Raja lalu mengundang seorang pertapa yang terkenal dengan kebijaksanaannya. Ia lalu
menjelaskan tingkah laku Pangeran kecil yang buruk itu dan memohon bantuan untuk
menyadarkannya. Pertapa itu lalu berkata kepada raja : "Yang Mulia, janganlah khawatir, saya
akan memperbaiki sifatnya yang buruk itu."

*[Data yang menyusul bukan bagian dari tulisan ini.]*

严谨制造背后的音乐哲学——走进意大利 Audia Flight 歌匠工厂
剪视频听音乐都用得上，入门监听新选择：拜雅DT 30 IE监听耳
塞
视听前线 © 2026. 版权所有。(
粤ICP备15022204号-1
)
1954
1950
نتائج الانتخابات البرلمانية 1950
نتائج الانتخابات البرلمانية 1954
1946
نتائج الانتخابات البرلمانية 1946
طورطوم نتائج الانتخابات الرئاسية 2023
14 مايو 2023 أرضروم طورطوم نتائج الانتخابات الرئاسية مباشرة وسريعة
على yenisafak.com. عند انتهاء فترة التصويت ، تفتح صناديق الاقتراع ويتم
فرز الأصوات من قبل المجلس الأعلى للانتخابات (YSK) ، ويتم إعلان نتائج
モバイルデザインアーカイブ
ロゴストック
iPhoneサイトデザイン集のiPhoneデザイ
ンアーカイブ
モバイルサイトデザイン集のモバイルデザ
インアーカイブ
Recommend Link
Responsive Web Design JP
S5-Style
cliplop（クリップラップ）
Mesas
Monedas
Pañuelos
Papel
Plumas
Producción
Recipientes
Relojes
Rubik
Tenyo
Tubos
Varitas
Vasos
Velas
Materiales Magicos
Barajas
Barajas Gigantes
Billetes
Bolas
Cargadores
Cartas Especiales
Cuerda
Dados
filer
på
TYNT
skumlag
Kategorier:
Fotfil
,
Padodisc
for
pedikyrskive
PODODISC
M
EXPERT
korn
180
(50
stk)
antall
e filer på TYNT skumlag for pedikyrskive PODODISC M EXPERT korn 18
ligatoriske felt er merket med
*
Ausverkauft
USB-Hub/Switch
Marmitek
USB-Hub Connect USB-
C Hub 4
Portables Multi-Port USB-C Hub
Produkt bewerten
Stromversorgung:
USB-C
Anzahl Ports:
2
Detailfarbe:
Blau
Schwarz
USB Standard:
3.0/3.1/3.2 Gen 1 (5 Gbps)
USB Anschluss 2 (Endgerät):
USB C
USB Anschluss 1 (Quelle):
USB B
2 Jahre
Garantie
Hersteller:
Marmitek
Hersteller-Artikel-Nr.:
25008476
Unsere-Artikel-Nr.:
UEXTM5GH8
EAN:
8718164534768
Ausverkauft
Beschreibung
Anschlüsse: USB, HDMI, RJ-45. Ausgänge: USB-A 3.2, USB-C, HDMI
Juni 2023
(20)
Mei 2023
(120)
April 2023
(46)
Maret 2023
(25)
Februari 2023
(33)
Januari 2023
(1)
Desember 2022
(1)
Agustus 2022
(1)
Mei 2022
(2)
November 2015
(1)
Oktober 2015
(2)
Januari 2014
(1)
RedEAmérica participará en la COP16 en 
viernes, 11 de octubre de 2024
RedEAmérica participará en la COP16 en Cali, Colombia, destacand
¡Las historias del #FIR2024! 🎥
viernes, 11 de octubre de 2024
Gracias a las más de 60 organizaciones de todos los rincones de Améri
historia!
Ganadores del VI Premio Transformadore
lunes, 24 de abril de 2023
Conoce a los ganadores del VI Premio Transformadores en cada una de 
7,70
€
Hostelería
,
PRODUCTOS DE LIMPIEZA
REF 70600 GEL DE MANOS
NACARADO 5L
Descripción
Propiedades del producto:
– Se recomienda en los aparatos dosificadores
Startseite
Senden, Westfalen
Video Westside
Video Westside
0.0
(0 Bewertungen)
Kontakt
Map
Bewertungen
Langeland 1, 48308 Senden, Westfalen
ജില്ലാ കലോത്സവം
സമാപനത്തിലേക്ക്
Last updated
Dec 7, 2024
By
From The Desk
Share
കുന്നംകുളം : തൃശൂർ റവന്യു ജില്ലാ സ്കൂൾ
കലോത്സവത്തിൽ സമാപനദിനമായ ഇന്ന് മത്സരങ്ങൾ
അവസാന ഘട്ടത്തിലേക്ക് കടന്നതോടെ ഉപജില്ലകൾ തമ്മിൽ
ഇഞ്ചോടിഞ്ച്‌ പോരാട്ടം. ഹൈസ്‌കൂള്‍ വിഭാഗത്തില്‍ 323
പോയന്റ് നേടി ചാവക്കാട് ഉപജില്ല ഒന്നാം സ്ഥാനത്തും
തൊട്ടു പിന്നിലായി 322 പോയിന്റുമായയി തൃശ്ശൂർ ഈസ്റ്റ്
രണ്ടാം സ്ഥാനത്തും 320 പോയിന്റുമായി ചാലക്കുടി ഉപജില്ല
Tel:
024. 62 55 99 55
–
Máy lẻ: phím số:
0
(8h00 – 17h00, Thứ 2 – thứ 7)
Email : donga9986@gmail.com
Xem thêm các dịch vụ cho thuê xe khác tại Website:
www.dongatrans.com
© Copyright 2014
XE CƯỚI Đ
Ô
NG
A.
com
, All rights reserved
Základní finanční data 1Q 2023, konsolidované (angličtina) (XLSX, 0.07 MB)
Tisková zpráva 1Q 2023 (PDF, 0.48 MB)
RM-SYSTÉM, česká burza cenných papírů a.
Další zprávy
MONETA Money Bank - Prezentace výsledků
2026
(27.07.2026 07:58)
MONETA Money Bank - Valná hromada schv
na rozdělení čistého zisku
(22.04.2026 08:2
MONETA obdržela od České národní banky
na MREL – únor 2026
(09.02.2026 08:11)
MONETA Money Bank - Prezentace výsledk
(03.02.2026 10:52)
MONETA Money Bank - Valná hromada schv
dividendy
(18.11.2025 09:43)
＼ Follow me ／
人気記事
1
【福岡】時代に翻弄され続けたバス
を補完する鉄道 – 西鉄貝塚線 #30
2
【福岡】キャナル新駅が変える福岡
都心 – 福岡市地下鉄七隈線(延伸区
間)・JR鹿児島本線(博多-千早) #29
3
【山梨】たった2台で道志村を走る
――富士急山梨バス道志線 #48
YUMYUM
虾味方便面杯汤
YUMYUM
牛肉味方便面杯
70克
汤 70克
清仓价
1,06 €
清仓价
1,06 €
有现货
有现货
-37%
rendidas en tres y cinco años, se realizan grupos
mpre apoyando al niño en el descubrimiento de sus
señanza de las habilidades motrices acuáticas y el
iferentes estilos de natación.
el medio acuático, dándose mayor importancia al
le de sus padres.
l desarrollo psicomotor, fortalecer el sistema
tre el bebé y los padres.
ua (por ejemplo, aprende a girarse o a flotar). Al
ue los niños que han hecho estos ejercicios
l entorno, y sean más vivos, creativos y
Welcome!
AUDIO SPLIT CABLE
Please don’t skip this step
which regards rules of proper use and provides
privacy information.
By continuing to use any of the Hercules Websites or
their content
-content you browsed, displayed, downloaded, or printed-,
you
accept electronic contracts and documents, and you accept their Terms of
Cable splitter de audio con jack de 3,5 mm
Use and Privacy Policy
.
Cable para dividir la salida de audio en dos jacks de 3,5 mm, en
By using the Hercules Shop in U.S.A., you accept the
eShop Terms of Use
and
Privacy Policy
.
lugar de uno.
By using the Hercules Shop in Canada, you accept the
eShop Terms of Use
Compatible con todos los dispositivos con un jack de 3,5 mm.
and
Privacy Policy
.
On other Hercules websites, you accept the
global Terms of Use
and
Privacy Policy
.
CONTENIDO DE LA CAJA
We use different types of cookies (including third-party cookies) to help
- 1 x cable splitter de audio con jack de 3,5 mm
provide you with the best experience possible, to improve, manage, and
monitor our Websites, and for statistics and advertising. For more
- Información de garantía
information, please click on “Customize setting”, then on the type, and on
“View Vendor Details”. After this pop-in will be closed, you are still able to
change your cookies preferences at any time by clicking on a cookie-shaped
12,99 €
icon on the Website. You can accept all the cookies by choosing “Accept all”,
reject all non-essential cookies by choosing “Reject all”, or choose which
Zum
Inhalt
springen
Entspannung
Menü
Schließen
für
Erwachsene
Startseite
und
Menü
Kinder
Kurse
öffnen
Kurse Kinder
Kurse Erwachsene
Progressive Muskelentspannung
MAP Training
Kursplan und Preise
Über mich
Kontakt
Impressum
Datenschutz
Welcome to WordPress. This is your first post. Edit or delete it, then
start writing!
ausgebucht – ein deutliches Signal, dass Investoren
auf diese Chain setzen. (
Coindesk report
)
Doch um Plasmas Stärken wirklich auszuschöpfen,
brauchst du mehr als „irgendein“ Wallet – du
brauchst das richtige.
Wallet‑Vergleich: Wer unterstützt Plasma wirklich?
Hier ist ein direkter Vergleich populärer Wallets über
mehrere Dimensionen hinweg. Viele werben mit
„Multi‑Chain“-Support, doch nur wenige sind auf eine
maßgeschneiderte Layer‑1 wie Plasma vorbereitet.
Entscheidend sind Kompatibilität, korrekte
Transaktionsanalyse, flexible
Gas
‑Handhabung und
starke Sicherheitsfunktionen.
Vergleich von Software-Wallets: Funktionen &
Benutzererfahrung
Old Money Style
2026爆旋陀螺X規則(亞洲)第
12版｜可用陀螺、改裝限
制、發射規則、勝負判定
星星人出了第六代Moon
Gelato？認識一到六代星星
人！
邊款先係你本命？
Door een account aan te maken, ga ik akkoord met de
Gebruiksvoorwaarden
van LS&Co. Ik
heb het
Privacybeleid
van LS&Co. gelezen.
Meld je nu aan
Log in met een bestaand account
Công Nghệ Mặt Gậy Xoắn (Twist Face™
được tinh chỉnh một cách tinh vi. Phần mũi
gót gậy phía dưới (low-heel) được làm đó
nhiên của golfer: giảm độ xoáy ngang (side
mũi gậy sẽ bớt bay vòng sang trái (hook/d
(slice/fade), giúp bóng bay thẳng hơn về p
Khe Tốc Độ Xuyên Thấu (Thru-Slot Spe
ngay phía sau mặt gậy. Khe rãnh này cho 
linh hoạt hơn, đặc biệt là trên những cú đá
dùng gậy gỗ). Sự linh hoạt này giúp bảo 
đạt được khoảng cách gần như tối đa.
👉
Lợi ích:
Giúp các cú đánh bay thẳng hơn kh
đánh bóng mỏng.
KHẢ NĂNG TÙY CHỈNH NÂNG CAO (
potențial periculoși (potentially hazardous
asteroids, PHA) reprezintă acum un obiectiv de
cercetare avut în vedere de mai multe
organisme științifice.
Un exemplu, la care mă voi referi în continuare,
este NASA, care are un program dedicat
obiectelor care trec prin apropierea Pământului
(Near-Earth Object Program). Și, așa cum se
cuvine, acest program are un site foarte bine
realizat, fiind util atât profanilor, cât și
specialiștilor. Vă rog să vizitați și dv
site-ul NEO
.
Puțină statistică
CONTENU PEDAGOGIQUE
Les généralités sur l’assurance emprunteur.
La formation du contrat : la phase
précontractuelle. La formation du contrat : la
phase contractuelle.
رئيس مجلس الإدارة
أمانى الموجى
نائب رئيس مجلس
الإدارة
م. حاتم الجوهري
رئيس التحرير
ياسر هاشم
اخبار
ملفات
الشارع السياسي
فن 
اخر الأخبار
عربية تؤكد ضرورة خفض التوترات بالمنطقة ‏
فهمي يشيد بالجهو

Pertapa bijaksana itu kemudian mengajak Pangeran kecil masuk ke sebuah taman. Sambil
berjalan-jalan di sekitar taman, pertapa itu kemudian menunjuk ke sebuah pohon yang masih
kecil. Pohon itu bernama pohon Neem.
Pertapa itu lalu meminta Pangeran untuk memetik selembar daun pohon tersebut dan
mencicipi rasanya. Pangeran lalu mencicipi daun pohon Neem itu ke dalam mulutnya, ia
merasakan daun pohon itu amat pahit, ia segera meludahkannya.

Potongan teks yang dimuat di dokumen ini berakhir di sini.